"Il y aura beaucoup de dégâts": les droits de douane américains inquiètent les PME françaises exportatrices

La guerre douanière menée par Donald Trump inquiète les entreprises françaises. Selon le gouvernement, environ 28.000 entreprises tricolores seraient touchées par les nouveaux droits de douane américains. Derrière les grands fleurons économiques, un grand nombre de PME exportatrices ont beaucoup à perdre dans la bataille engagée par Donald Trump.
C'est le cas du parfumeur Corania. Laurent Cohen, le patron, présente à BFMTV son parfum à la fève tonka, sa "deuxième meilleure vente sur le marché américain". Ce fabricant d'eau de toilette, qui emploie 70 personnes à Pennes-Mirabeau, dans les Bouches-du-Rhône, voit son activité menacée par l'offensive protectionniste de Donald Trump. "Après la crise du Covid-19, voilà une nouvelle contrainte qui s'abat sur les entrepreneurs français", regrette Laurent Cohen, évoquant des "jours compliqués" à venir. Présente à l'export dans une soixantaine de pays, Corania réalise chaque année plus de 20% de son chiffre d'affaires aux États-Unis, son principal marché.
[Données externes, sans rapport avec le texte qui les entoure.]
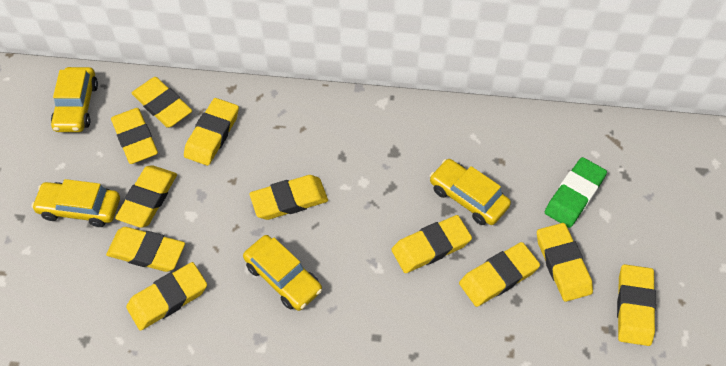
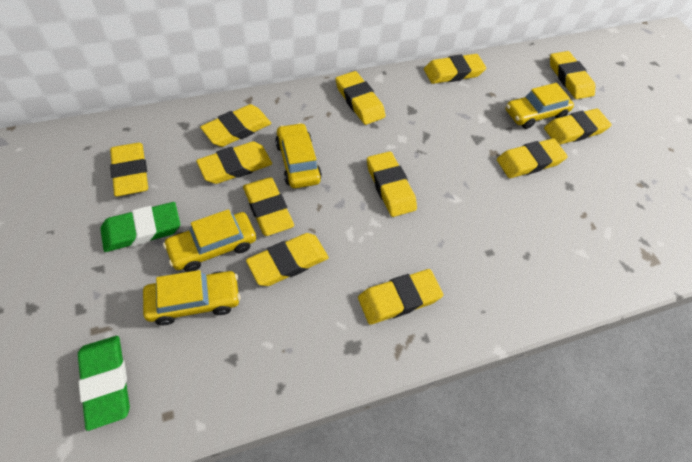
green eraser: 1 -> 2
yellow eraser: 11 -> 12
"On va forcément rogner un peu sur nos marges au début, augmenter également un peu nos prix", avance Laurent Cohen.
"Ça nous est tombé dessus du jour au lendemain" alors que l'entreprise avait déjà conclu les négociations avec tous ses distributeurs pour l'année 2025. "Là, il faut tout revoir", explique-t-il. La compétitivité du parfumeur est aussi mise à mal, car ses principaux concurrents sont basés en Turquie et dans le golfe Persique, où Donald Trump s'est montré plus clément en matière de droits de douane. "On se pose des questions" mais "on a toujours su rebondir", note toutefois avec optimisme sa directrice des opérations, Ophélie Barbeau, se disant "confiante" dans l'avenir de l'entreprise.
"C'est très inconfortable"
Dans les Deux-Sèvres, les droits de douane additionnels mis en œuvre par l'administration Trump compliquent le projet américain de La Fabrique Cookies. Le fabricant de gâteaux et de biscuits a récemment conclu un contrat avec un acheteur américain pour distribuer ses galettes beurrées dans des supermarchés locaux. "En janvier, on a reçu onze containers à produire", explique Élodie Blaizeau, responsable du site d'Ardin, où l'on retrouve une vingtaine de salariés. Ils représentent une tonne de biscuits supplémentaires à produire en trois mois. Une équipe de nuit a été mise en place pour faire fonctionner la ligne de production 24 heures sur 24 et 5 jours sur 7.
Grâce à ce contrat, les Américains sont devenus le premier client de l'usine poitevine, à hauteur de 17% du chiffre d'affaires. Pour l'heure, sept containers sont déjà en cours de livraison. Mais les prochains containers seront lourdement frappés par les nouveaux droits de douane à l'entrée des États-Unis. "Le risque final est que ce soit tellement cher que les ménages américains ne les achètent pas et, dans ce cas, on pourrait se faire déréférencer et on perdrait le contrat", s'interroge sur BFMTV Alexis de Galembert, fondateur de La Fabrique Cookies.
Donald Trump "apporte une énorme instabilité au marché" et "même du haut de ma petite PME c'est très inconfortable", estime Alexis de Galembert
Des promotions mais "pas pendant longtemps"
Spécialiste de l'exportation de produits laitiers, Interval ne cache pas son inquiétude. Basée à Trappes dans les Yvelines, l'entreprise exporte les fromages d'une douzaine de laiteries en France et 60% de ces exportations partent vers les États-Unis. "Les annonces de la semaine dernière ont été particulièrement brutales", déplore son directeur associé, Nicolas Lecuque, sur BFMTV.
À court terme, l'entreprise va "accompagner" ses clients "avec un petit peu de promotions" pour "éviter des décisions drastiques et impulsives", précise-t-il.
Mais "on ne pourra pas financer ça pendant très longtemps", note Nicolas Lecuque, d'autant plus que "les clients qui passent commande ne savent pas si leurs clients à eux accepteront 20% de droits de douane supplémentaires". "On exporte vers les États-Unis depuis plus de 40 ans, mais là c'est une crise comme on n'a vraiment jamais eue", selon le dirigeant, qui considère "très difficile" d'estimer les pertes en termes de volumes et de chiffre d'affaires. Mais "c'est une certitude qu'il y aura beaucoup de dégâts."